Recorded data
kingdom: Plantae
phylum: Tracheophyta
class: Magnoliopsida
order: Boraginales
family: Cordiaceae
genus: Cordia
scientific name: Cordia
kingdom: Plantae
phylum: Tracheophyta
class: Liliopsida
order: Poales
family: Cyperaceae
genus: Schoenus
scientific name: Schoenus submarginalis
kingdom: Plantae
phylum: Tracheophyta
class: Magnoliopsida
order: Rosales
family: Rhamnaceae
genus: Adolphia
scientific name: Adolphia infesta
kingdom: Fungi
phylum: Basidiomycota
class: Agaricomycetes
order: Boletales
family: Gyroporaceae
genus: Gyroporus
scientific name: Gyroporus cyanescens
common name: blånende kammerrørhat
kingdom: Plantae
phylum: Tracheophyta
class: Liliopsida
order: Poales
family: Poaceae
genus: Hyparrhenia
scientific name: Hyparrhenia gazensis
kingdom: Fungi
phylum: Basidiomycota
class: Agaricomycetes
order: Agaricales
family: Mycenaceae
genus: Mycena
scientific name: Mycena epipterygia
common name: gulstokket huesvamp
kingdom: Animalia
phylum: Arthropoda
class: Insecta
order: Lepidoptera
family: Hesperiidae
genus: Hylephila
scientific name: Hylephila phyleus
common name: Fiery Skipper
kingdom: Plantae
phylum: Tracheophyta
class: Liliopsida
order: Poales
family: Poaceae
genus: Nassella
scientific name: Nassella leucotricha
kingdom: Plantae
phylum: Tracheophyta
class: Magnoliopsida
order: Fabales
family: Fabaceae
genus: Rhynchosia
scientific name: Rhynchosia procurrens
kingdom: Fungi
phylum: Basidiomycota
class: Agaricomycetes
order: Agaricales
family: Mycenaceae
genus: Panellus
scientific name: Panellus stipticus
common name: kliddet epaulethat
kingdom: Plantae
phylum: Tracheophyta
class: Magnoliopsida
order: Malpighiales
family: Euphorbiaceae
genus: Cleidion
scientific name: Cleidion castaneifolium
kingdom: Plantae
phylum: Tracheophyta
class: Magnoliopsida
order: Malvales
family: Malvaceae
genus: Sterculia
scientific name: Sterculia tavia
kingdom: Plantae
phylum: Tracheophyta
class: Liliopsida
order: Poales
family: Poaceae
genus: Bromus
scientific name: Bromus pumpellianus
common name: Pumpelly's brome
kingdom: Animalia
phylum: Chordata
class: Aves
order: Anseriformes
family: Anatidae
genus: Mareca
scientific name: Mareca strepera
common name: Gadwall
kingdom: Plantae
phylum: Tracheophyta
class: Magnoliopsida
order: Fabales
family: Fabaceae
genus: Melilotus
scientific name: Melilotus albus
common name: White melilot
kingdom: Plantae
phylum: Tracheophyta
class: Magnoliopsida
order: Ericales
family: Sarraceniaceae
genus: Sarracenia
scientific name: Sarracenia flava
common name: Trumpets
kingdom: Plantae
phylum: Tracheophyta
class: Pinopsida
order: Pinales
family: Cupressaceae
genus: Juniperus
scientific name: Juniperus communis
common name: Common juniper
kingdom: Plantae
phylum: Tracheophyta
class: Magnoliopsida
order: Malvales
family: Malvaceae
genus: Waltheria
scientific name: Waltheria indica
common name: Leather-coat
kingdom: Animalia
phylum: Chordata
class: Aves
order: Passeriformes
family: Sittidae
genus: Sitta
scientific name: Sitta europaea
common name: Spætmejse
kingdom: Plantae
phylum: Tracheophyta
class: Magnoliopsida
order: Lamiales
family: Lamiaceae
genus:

▸ **Job**:
Can you edit the material so that each "common name" becomes "vernacular name", with nothing else changed?

▸ **Solution to this problem**:
kingdom: Plantae
phylum: Tracheophyta
class: Magnoliopsida
order: Boraginales
family: Cordiaceae
genus: Cordia
scientific name: Cordia
kingdom: Plantae
phylum: Tracheophyta
class: Liliopsida
order: Poales
family: Cyperaceae
genus: Schoenus
scientific name: Schoenus submarginalis
kingdom: Plantae
phylum: Tracheophyta
class: Magnoliopsida
order: Rosales
family: Rhamnaceae
genus: Adolphia
scientific name: Adolphia infesta
kingdom: Fungi
phylum: Basidiomycota
class: Agaricomycetes
order: Boletales
family: Gyroporaceae
genus: Gyroporus
scientific name: Gyroporus cyanescens
vernacular name: blånende kammerrørhat
kingdom: Plantae
phylum: Tracheophyta
class: Liliopsida
order: Poales
family: Poaceae
genus: Hyparrhenia
scientific name: Hyparrhenia gazensis
kingdom: Fungi
phylum: Basidiomycota
class: Agaricomycetes
order: Agaricales
family: Mycenaceae
genus: Mycena
scientific name: Mycena epipterygia
vernacular name: gulstokket huesvamp
kingdom: Animalia
phylum: Arthropoda
class: Insecta
order: Lepidoptera
family: Hesperiidae
genus: Hylephila
scientific name: Hylephila phyleus
vernacular name: Fiery Skipper
kingdom: Plantae
phylum: Tracheophyta
class: Liliopsida
order: Poales
family: Poaceae
genus: Nassella
scientific name: Nassella leucotricha
kingdom: Plantae
phylum: Tracheophyta
class: Magnoliopsida
order: Fabales
family: Fabaceae
genus: Rhynchosia
scientific name: Rhynchosia procurrens
kingdom: Fungi
phylum: Basidiomycota
class: Agaricomycetes
order: Agaricales
family: Mycenaceae
genus: Panellus
scientific name: Panellus stipticus
vernacular name: kliddet epaulethat
kingdom: Plantae
phylum: Tracheophyta
class: Magnoliopsida
order: Malpighiales
family: Euphorbiaceae
genus: Cleidion
scientific name: Cleidion castaneifolium
kingdom: Plantae
phylum: Tracheophyta
class: Magnoliopsida
order: Malvales
family: Malvaceae
genus: Sterculia
scientific name: Sterculia tavia
kingdom: Plantae
phylum: Tracheophyta
class: Liliopsida
order: Poales
family: Poaceae
genus: Bromus
scientific name: Bromus pumpellianus
vernacular name: Pumpelly's brome
kingdom: Animalia
phylum: Chordata
class: Aves
order: Anseriformes
family: Anatidae
genus: Mareca
scientific name: Mareca strepera
vernacular name: Gadwall
kingdom: Plantae
phylum: Tracheophyta
class: Magnoliopsida
order: Fabales
family: Fabaceae
genus: Melilotus
scientific name: Melilotus albus
vernacular name: White melilot
kingdom: Plantae
phylum: Tracheophyta
class: Magnoliopsida
order: Ericales
family: Sarraceniaceae
genus: Sarracenia
scientific name: Sarracenia flava
vernacular name: Trumpets
kingdom: Plantae
phylum: Tracheophyta
class: Pinopsida
order: Pinales
family: Cupressaceae
genus: Juniperus
scientific name: Juniperus communis
vernacular name: Common juniper
kingdom: Plantae
phylum: Tracheophyta
class: Magnoliopsida
order: Malvales
family: Malvaceae
genus: Waltheria
scientific name: Waltheria indica
vernacular name: Leather-coat
kingdom: Animalia
phylum: Chordata
class: Aves
order: Passeriformes
family: Sittidae
genus: Sitta
scientific name: Sitta europaea
vernacular name: Spætmejse
kingdom: Plantae
phylum: Tracheophyta
class: Magnoliopsida
order: Lamiales
family: Lamiaceae
genus:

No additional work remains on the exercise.